Violaine de Villers, connue pour de nombreux documentaires faisant voyager du Rwanda à la Chine jusqu’à l’Eglise Saint-Loup de Namur, suit dans Je comme un Jeu l’artiste Benedicte Davin pour explorer les linéaments de ses performances. Il en ressort un documentaire étonnant et désarçonnant, plongeant dans les profondeurs du corps et du langage.
Je comme un jeu de Violaine de Villers

Violaine de Villers, à la filmographie d’une richesse et d’un éclectisme manifeste, suit dans Je comme un Jeu l’artiste Benedicte Davin. Ce n’est pas la première fois que cette dernière apparaît dans un film de la réalisatrice. On pouvait déjà l’apercevoir dans la Langue rouge, un autre documentaire dépeignant un artiste, cette fois consacré à Walter Swennen. Dans ce documentaire de qualité, Benedicte Davin s’y livrait à des vocalises dadaïstes qui ponctuaient la bande-son et durant quelques brefs instants était mise en scène en pleine performance. Violaine de Villers tend en effet à privilégier les artistes dont elle se sent proche. Quand désormais Benedicte Davin devient le cœur de Je comme un jeu, il est dès lors très clair qu’à l’instar de La Langue rouge, le ton du documentaire privilégiera la connivence et la complicité à la distance et à l’objectivité.
Cependant, si on retrouve la complicité susmentionnée ainsi que certaines thématiques communes comme celle du rapport au langage, le dispositif est ici plus modeste et les mises en scène qui caractérisaient La Langue rouge plus en retrait pour se centrer sur une plus grande intimité. En retrait du monde, loin des aspects mondains que l’on pouvait apercevoir dans l’autre documentaire, on se recentre ici sur son vécu tout en l’assortissant de nombreuses performances pour beaucoup effectuées à domicile. Ce recentrement sur des lieux restreints entre en parfaite concordance avec le fil conducteur du documentaire. Il met rapidement en avant l’impulsion à l’origine de l’activité artistique de Bénédicte Davin, impulsion d’autant plus importante qu’elle est sans cesse remise en jeu à chaque performance. L’intime est au cœur de la démarche.

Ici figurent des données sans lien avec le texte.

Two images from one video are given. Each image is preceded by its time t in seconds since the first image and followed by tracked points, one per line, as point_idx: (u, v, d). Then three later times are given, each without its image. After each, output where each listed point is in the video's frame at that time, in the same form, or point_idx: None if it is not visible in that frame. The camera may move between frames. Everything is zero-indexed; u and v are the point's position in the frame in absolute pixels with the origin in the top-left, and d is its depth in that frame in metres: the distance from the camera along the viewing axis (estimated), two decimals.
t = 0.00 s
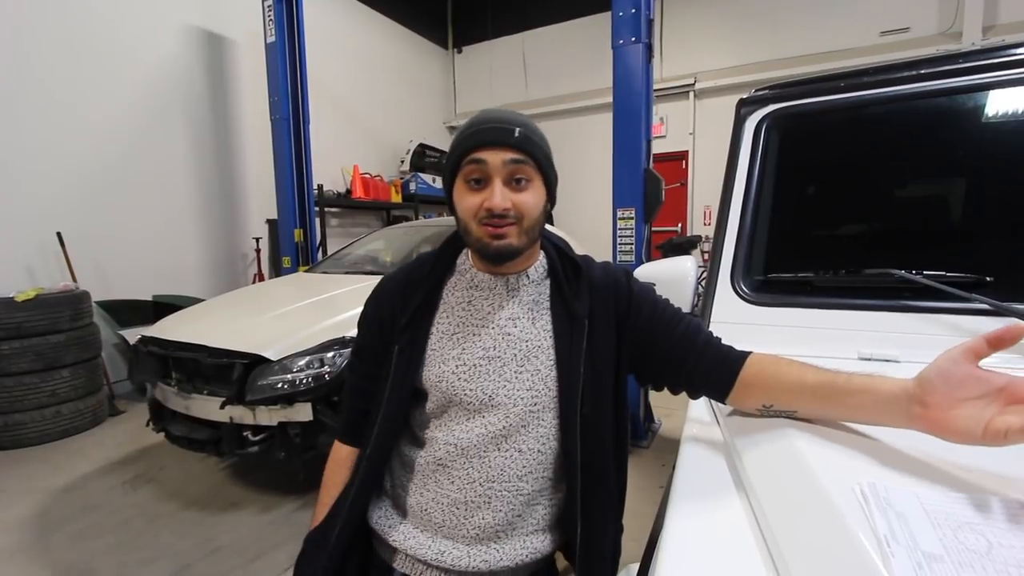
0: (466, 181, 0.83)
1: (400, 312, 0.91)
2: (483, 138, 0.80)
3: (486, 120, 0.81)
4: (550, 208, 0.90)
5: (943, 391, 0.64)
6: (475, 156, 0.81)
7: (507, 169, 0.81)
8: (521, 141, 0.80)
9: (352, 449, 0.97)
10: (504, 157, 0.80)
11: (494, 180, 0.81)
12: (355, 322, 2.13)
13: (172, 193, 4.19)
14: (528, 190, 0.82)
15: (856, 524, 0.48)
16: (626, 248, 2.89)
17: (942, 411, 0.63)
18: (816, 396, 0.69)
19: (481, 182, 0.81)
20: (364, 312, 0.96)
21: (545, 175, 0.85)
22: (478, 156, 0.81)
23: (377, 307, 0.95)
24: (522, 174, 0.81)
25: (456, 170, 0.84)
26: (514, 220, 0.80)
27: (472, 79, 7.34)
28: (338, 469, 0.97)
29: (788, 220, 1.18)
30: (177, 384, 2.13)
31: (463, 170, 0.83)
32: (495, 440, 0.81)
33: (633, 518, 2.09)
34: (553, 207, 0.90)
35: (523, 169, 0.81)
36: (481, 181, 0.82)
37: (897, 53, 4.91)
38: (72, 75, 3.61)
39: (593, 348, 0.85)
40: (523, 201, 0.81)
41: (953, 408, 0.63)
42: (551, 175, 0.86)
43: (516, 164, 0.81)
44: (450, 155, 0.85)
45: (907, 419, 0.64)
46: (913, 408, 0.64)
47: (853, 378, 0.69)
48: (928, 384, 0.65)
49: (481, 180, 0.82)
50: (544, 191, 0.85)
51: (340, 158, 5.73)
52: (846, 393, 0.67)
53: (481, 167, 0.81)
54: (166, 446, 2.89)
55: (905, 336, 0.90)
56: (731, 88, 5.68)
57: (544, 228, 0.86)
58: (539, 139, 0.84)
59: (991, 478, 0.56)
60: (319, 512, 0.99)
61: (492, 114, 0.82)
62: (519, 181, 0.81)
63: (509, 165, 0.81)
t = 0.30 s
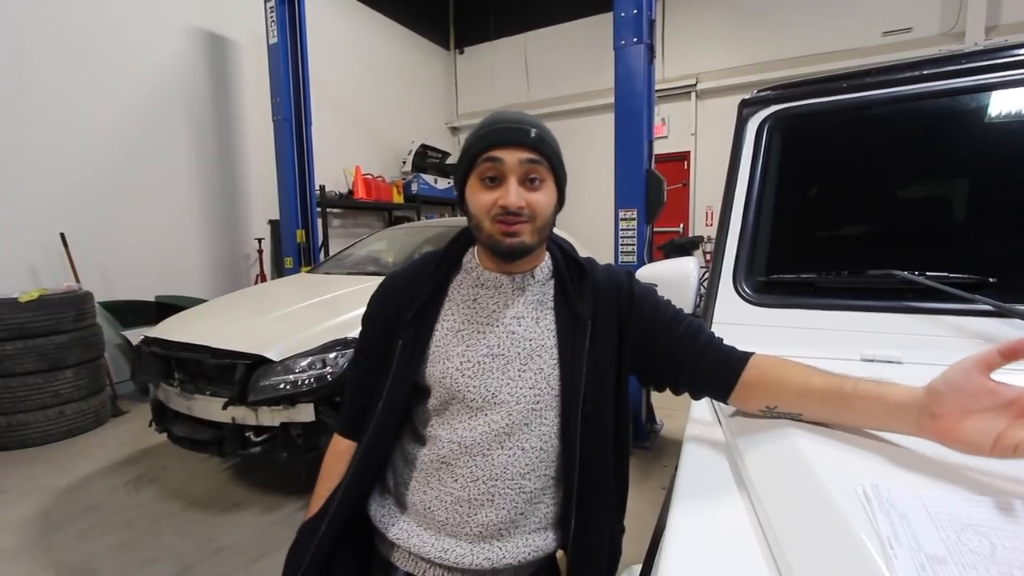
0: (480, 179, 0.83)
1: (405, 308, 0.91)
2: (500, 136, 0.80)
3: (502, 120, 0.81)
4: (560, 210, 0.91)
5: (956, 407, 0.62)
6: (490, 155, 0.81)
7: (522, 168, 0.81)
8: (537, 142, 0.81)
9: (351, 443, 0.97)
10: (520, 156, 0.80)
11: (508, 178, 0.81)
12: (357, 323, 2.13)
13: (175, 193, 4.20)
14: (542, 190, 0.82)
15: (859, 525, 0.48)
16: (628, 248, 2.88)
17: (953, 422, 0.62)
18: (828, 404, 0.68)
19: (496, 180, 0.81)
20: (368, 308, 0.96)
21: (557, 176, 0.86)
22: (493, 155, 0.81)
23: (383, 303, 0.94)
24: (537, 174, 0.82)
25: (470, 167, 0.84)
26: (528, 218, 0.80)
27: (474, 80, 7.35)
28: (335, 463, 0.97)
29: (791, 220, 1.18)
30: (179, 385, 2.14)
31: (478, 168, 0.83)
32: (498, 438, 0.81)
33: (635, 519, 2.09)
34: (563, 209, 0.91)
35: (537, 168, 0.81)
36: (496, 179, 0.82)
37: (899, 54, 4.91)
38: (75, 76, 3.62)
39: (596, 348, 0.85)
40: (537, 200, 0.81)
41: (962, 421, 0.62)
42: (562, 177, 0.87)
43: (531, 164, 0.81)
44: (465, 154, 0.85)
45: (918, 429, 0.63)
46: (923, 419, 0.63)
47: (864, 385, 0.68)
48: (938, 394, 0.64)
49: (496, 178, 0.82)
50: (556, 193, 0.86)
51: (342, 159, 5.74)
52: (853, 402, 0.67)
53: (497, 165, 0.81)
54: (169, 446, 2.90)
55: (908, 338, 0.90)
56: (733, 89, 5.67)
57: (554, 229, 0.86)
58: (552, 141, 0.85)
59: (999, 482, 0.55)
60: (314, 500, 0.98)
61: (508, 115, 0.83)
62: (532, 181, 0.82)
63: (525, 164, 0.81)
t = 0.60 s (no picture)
0: (494, 177, 0.82)
1: (412, 305, 0.90)
2: (518, 138, 0.81)
3: (518, 123, 0.82)
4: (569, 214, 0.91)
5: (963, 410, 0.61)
6: (506, 154, 0.81)
7: (536, 169, 0.81)
8: (553, 145, 0.82)
9: (362, 443, 0.98)
10: (535, 158, 0.81)
11: (522, 178, 0.81)
12: (358, 323, 2.13)
13: (177, 192, 4.21)
14: (553, 193, 0.82)
15: (862, 526, 0.48)
16: (629, 248, 2.88)
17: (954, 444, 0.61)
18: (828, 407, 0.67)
19: (510, 179, 0.81)
20: (376, 307, 0.95)
21: (569, 181, 0.86)
22: (509, 154, 0.81)
23: (391, 300, 0.94)
24: (549, 177, 0.82)
25: (485, 164, 0.84)
26: (536, 219, 0.80)
27: (476, 79, 7.34)
28: (348, 465, 0.98)
29: (792, 221, 1.18)
30: (180, 383, 2.14)
31: (492, 165, 0.83)
32: (501, 434, 0.81)
33: (636, 519, 2.09)
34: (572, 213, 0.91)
35: (551, 171, 0.82)
36: (510, 178, 0.81)
37: (901, 54, 4.90)
38: (77, 75, 3.63)
39: (600, 347, 0.85)
40: (547, 202, 0.81)
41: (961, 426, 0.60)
42: (574, 183, 0.87)
43: (545, 166, 0.81)
44: (481, 151, 0.85)
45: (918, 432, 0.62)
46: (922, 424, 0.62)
47: (866, 389, 0.66)
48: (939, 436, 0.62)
49: (510, 178, 0.82)
50: (567, 197, 0.86)
51: (344, 158, 5.74)
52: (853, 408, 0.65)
53: (513, 164, 0.81)
54: (170, 444, 2.91)
55: (910, 338, 0.90)
56: (735, 88, 5.66)
57: (562, 232, 0.86)
58: (568, 147, 0.85)
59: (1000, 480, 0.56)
60: (333, 512, 0.98)
61: (528, 119, 0.83)
62: (545, 183, 0.82)
63: (540, 166, 0.81)
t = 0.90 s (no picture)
0: (486, 176, 0.82)
1: (410, 306, 0.90)
2: (507, 135, 0.81)
3: (502, 120, 0.83)
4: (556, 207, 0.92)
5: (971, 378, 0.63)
6: (497, 152, 0.81)
7: (529, 164, 0.81)
8: (538, 138, 0.83)
9: (363, 446, 0.98)
10: (527, 153, 0.81)
11: (517, 174, 0.81)
12: (359, 323, 2.14)
13: (177, 193, 4.21)
14: (546, 185, 0.83)
15: (862, 526, 0.48)
16: (630, 249, 2.88)
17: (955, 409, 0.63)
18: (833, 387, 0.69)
19: (504, 177, 0.81)
20: (374, 309, 0.95)
21: (556, 173, 0.87)
22: (501, 153, 0.81)
23: (389, 302, 0.94)
24: (540, 170, 0.83)
25: (475, 165, 0.83)
26: (535, 214, 0.80)
27: (476, 81, 7.35)
28: (355, 469, 0.97)
29: (792, 221, 1.18)
30: (181, 384, 2.14)
31: (484, 166, 0.82)
32: (501, 432, 0.81)
33: (636, 520, 2.08)
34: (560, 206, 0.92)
35: (542, 165, 0.82)
36: (504, 176, 0.81)
37: (902, 54, 4.90)
38: (78, 76, 3.63)
39: (598, 344, 0.84)
40: (543, 195, 0.81)
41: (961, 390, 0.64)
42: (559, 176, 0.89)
43: (536, 160, 0.82)
44: (467, 153, 0.84)
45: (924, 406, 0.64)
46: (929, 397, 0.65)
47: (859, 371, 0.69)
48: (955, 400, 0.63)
49: (503, 176, 0.81)
50: (556, 190, 0.87)
51: (344, 159, 5.75)
52: (860, 387, 0.68)
53: (505, 162, 0.80)
54: (171, 446, 2.91)
55: (911, 338, 0.90)
56: (735, 89, 5.66)
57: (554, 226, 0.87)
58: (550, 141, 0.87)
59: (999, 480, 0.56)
60: (347, 524, 0.97)
61: (508, 117, 0.84)
62: (538, 177, 0.82)
63: (531, 161, 0.81)
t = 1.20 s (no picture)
0: (481, 177, 0.82)
1: (409, 310, 0.90)
2: (501, 134, 0.81)
3: (501, 119, 0.82)
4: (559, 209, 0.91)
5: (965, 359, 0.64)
6: (491, 151, 0.81)
7: (523, 164, 0.81)
8: (536, 139, 0.82)
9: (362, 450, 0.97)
10: (520, 153, 0.81)
11: (509, 174, 0.80)
12: (359, 325, 2.14)
13: (177, 195, 4.21)
14: (542, 186, 0.82)
15: (863, 526, 0.49)
16: (629, 250, 2.88)
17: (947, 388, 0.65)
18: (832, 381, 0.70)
19: (496, 176, 0.81)
20: (372, 313, 0.95)
21: (556, 173, 0.86)
22: (495, 152, 0.81)
23: (386, 303, 0.94)
24: (536, 171, 0.82)
25: (471, 164, 0.84)
26: (527, 214, 0.80)
27: (475, 82, 7.36)
28: (354, 473, 0.97)
29: (792, 223, 1.18)
30: (181, 386, 2.14)
31: (479, 165, 0.83)
32: (504, 439, 0.81)
33: (637, 521, 2.08)
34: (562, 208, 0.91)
35: (537, 165, 0.82)
36: (497, 175, 0.81)
37: (901, 55, 4.91)
38: (78, 78, 3.64)
39: (600, 348, 0.84)
40: (535, 196, 0.81)
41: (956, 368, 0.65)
42: (562, 178, 0.87)
43: (531, 160, 0.81)
44: (466, 152, 0.85)
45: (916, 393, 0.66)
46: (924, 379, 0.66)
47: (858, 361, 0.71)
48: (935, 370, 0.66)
49: (496, 176, 0.82)
50: (555, 190, 0.85)
51: (344, 160, 5.75)
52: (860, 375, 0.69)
53: (498, 161, 0.81)
54: (171, 448, 2.90)
55: (911, 339, 0.90)
56: (735, 90, 5.67)
57: (553, 228, 0.86)
58: (552, 140, 0.85)
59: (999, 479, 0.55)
60: (346, 530, 0.97)
61: (507, 115, 0.83)
62: (533, 178, 0.82)
63: (525, 161, 0.81)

Benedicte Davin a en effet vécu un traumatisme important lors de son enfance, mettant sérieusement à mal le rapport qu’elle entretenait avec son propre corps. Il devint semblable à un miroir brisé dans lequel elle ne pouvait se reconnaître et qu’il allait falloir sans cesse ressaisir pour trouver la continuité perdue avec elle-même. Il ne pouvait dès lors plus être considéré comme un tout avec lequel se confondre. Son activité artistique a par conséquent pour ambition de retrouver cette évidence perdue à travers des performances vocales et corporelles puisant dans les aspects les plus primitifs du langage et du corps. Elle revint au fond originaire à partir desquelles se constituent l’ensemble des attitudes et expressions quotidiennes afin de s’édifier à neuf sur des bases retrouvées. Pour parvenir à ses fins, ne pouvant accomplir sa pratique artistique en partant d’un accord harmonieux avec son corps, elle s’exerce à l’employer comme un outil. Le Je, dans ces circonstances, est un jeu… et de plus un jeu qui s’inspire des prédécesseurs les plus connus pour déconstruire le langage en ses plus infimes parties et mettre ainsi en évidence la particule la plus élémentaire. Ces artistes sont par exemple dadaïstes, merziens ou futuristes.
Violaine de Villers recherche par conséquent à explorer ces différents entremêlements en suivant Benedicte Davin dans ses pratiques artistiques et, avec un tact le plus grand possible, en abordant des questions difficiles de son passé. Il en résulte un documentaire qui fait la part belle aux performances, entrecoupées de discussions filmées de la façon la plus traditionnelle… et en même temps désarçonnant puisque Benedicte Davin se livre à des vocalises qui vont bien au-delà des conventions sociales jugeant de ce qui oui ou non est une communication appropriée. Ses performances débordent largement les limites du « convenable » pour puiser dans des attitudes et verbalisations sans distinction de l’acceptable et de l’inacceptable, c’est-à-dire dans le fond chaotique du possible. Cependant, c’est peut-être aussi la grande vertu de Je comme un jeu : questionner les barrières que l’on se met consciemment ou non dans nos manières d’êtres et amener à davantage accepter ce qui diffère de nous.